- Extract
--- START ---

Correlation study between temporal muscle thickness and recurrence in patients with chronic subdural hematoma after burr hole drainage

Yonghui Huang, Baohua Fan(), Tian Huai, Jianqiang Ma, Rujiang Bai   

  1. Department of Neurosurgery, Taihe County People's Hospital, Fuyang 236600, China
  • Received:2024-08-04 Online:2025-06-15 Published:2025-09-08
  • Contact: Baohua Fan
  • Supported by:
    Research Project of Fuyang Health Commission(FY2021-104)

Abstract:

Objective

To analyze the correlation between temporal muscle thickness (TMT) and postoperative recurrence in patients with chronic subdural hematoma (CSDH) who underwent burr hole drainage.

Methods

A retrospective analysis was conducted on the clinical data of 108 CSDH patients who received burr hole drainage in the Neurosurgery Department of Taihe County People's Hospital from January 2021 to December 2023. TMT was measured by preoperative head CT scan. Patients were stratified by gender, and their TMT was compared between males and females. The receiver operating characteristic (ROC) curve and maximum Jordan index were used to determine the gender specific threshold for TMT. Based on this threshold, patients were divided into a low temporal muscle thickness (LTMT) group and a high temporal muscle thickness (HTMT) group, and their clinical data were compared between the two groups. According to whether the patient has a recurrence 6 months after surgery, they were divided into a recurrence group and a non-recurrence group. Adopting multiple Logistic regression analysis to identify independent risk factors for postoperative recurrence in CSDH patients.

--- END ---

- Parts of the exercise
A - Copy the abstract on temporal muscle thickness word for word, everything from "Yonghui Huang, Baohua" down to "burr hole drainage.".
B - Translate this sentence from the abstract on temporal muscle thickness into Spanish: "TMT was measured by preoperative head CT scan."
C - Continue the abstract on temporal muscle thickness from where it stops.

(Stored data entries)
--- START ---

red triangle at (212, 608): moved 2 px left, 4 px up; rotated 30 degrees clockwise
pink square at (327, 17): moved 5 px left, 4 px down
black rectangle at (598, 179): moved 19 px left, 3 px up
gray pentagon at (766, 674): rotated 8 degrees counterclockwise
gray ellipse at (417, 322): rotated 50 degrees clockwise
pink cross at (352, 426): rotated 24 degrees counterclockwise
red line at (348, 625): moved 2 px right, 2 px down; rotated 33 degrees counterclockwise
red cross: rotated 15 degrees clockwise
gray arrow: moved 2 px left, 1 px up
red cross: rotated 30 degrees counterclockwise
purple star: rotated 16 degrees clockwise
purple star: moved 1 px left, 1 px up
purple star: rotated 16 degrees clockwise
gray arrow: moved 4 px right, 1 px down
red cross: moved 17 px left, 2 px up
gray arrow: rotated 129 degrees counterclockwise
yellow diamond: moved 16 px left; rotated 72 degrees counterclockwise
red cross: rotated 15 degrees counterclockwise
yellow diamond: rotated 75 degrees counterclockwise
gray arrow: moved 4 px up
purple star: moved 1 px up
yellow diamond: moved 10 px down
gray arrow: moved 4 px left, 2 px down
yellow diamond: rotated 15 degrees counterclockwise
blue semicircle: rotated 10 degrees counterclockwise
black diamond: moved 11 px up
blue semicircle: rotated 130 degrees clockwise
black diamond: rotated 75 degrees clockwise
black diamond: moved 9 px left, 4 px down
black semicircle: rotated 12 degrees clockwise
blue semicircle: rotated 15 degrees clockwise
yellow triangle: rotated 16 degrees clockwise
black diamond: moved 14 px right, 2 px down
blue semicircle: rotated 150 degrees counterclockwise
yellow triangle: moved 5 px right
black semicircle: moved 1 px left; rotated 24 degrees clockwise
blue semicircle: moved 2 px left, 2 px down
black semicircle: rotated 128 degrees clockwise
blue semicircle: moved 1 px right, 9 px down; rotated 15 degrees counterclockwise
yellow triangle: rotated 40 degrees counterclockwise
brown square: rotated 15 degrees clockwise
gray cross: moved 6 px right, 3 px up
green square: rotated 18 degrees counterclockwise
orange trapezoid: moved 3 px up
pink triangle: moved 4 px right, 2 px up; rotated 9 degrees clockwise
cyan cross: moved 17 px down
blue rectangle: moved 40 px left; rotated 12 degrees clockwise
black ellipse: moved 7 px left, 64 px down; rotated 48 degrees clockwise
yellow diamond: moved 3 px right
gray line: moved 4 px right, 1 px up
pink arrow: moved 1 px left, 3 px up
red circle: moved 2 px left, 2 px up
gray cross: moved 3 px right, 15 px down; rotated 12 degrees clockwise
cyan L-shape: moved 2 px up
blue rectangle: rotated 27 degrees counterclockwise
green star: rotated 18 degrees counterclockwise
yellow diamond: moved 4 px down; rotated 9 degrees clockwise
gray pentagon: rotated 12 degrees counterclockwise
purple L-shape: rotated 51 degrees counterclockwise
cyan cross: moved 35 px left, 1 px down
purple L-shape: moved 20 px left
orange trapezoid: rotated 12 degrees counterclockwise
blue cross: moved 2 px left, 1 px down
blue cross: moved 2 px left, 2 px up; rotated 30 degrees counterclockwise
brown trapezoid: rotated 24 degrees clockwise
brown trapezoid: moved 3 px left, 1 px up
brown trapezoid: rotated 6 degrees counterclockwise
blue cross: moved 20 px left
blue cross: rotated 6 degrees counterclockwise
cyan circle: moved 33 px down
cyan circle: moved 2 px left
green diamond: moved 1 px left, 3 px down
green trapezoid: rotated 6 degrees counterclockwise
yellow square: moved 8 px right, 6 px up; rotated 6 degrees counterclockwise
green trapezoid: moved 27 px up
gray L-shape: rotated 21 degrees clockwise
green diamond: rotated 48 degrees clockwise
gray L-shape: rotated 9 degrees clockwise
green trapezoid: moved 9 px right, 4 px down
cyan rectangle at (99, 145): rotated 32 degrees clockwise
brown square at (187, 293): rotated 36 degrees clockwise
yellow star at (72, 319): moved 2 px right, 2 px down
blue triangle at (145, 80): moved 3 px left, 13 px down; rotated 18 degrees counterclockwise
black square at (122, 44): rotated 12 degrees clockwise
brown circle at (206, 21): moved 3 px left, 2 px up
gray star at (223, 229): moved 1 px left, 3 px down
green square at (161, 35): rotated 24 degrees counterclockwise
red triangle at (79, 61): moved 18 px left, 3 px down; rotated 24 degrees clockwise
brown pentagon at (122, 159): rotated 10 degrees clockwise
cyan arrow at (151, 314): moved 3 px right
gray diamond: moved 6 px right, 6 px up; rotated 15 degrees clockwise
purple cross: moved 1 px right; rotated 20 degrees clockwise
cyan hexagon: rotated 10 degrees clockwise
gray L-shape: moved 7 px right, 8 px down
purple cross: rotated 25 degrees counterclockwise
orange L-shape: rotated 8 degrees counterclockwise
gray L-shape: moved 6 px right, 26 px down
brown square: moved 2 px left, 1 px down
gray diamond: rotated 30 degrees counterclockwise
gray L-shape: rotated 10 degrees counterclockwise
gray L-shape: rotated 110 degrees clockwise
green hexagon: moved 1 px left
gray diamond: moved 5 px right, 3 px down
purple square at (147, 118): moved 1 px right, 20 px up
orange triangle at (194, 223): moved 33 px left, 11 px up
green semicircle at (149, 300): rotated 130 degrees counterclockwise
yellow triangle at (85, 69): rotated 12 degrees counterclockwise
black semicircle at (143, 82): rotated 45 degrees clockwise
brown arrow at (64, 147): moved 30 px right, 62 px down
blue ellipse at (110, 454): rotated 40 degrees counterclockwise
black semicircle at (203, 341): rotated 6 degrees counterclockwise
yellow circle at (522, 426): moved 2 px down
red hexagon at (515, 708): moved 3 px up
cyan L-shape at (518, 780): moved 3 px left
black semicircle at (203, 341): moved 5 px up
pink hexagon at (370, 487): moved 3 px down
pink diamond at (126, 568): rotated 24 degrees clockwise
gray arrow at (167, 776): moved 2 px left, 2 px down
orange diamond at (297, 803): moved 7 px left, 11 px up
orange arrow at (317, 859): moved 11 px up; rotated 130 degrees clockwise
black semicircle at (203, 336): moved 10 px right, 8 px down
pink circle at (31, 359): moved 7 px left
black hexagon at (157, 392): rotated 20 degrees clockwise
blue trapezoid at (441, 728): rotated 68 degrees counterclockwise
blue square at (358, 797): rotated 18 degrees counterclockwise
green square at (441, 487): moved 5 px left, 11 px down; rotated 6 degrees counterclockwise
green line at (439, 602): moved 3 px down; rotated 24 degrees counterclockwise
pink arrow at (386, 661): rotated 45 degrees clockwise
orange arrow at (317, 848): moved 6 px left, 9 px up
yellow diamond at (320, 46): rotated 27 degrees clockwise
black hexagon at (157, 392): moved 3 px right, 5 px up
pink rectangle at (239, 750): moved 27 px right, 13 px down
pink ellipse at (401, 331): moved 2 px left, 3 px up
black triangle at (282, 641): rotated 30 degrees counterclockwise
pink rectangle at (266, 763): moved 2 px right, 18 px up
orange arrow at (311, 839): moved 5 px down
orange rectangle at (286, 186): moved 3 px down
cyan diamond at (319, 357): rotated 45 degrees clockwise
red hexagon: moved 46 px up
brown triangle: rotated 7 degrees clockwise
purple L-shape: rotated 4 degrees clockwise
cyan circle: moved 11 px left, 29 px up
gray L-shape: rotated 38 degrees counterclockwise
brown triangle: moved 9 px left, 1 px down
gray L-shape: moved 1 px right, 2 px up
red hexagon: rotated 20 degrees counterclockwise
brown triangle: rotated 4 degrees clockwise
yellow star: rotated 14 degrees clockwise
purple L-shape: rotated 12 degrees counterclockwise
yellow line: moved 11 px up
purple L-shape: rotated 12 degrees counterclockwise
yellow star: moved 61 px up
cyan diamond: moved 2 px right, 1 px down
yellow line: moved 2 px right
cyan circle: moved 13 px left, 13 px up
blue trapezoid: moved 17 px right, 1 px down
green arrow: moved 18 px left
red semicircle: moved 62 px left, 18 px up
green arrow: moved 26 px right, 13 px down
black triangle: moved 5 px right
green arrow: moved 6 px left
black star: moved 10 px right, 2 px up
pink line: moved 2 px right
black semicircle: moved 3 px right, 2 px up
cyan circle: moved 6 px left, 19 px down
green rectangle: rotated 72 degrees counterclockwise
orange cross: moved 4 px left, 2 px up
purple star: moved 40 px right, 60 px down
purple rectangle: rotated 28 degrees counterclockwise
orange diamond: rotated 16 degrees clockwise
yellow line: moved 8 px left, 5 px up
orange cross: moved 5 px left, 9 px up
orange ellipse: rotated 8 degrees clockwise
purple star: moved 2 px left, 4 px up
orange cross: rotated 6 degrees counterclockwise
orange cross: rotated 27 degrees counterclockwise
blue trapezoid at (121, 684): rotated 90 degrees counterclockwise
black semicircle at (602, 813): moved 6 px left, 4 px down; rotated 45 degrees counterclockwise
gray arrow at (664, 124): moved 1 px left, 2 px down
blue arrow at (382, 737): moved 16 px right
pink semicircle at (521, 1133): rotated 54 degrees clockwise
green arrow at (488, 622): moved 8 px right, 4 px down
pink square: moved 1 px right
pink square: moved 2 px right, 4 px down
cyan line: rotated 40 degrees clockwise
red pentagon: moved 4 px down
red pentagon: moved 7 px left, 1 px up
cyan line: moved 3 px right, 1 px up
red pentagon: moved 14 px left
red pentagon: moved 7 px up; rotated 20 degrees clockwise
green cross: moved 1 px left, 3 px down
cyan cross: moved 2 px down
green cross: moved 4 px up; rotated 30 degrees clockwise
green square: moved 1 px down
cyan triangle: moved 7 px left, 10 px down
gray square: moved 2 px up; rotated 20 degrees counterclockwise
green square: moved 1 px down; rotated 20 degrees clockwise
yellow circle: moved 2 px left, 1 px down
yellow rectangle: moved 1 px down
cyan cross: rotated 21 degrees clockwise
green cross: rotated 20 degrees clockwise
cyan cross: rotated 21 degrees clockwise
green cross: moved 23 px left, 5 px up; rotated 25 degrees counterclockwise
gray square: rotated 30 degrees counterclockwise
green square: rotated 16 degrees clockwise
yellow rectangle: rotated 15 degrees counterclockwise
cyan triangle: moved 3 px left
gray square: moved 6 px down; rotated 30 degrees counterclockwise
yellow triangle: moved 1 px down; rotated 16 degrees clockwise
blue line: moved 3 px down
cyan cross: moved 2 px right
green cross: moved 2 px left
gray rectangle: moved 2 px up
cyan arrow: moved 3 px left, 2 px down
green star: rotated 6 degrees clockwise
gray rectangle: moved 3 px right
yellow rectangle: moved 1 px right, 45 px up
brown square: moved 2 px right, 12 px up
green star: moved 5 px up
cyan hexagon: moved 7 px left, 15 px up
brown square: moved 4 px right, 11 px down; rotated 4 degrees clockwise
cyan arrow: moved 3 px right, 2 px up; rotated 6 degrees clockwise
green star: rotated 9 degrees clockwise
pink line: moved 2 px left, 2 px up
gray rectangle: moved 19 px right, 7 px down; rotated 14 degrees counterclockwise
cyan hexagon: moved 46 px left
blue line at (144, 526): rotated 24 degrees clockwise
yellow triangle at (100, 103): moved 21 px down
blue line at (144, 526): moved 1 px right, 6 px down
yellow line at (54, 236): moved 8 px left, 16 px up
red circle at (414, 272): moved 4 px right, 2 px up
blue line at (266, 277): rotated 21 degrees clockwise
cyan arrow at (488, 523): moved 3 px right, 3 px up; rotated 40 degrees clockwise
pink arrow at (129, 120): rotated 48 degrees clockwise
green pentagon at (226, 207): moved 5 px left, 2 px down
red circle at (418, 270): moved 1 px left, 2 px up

--- END ---

- Written responses
A -
Yonghui Huang, Baohua Fan(), Tian Huai, Jianqiang Ma, Rujiang Bai   

  1. Department of Neurosurgery, Taihe County People's Hospital, Fuyang 236600, China
  • Received:2024-08-04 Online:2025-06-15 Published:2025-09-08
  • Contact: Baohua Fan
  • Supported by:
    Research Project of Fuyang Health Commission(FY2021-104)

Abstract:

Objective

To analyze the correlation between temporal muscle thickness (TMT) and postoperative recurrence in patients with chronic subdural hematoma (CSDH) who underwent burr hole drainage.

B - El TMT se midió mediante una tomografía computarizada de cráneo preoperatoria.

C -
Results

Among the 108 patients, there were 19 patients in the recurrence group and 89 patients in the non-recurrence group. The TMT of male patients was significantly higher than that of females, and the difference was statistically significant (P<0.05). ROC curve analysis showed that the optimal TMT threshold for predicting recurrence was 4.175 mm for males and 3.300 mm for females. There were 56 cases in the HTMT group and 52 cases in the LTMT group. The recurrence rate of patients in the LTMT group was higher than that in the HTMT group, and the difference was statistically significant (P<0.05). Multivariate Logistic regression analysis showed that age ≥70 years, TMT≤critical value (4.175 mm for males and 3.300 mm for females), and hematoma volume were independent risk factors for postoperative recurrence in CSDH patients.

Conclusions

Preoperative TMT below the gender specific threshold is an independent risk factor for postoperative recurrence in CSDH patients, and its predictive value is not affected by age and hematoma volume, which helps identify patients at high risk of recurrence.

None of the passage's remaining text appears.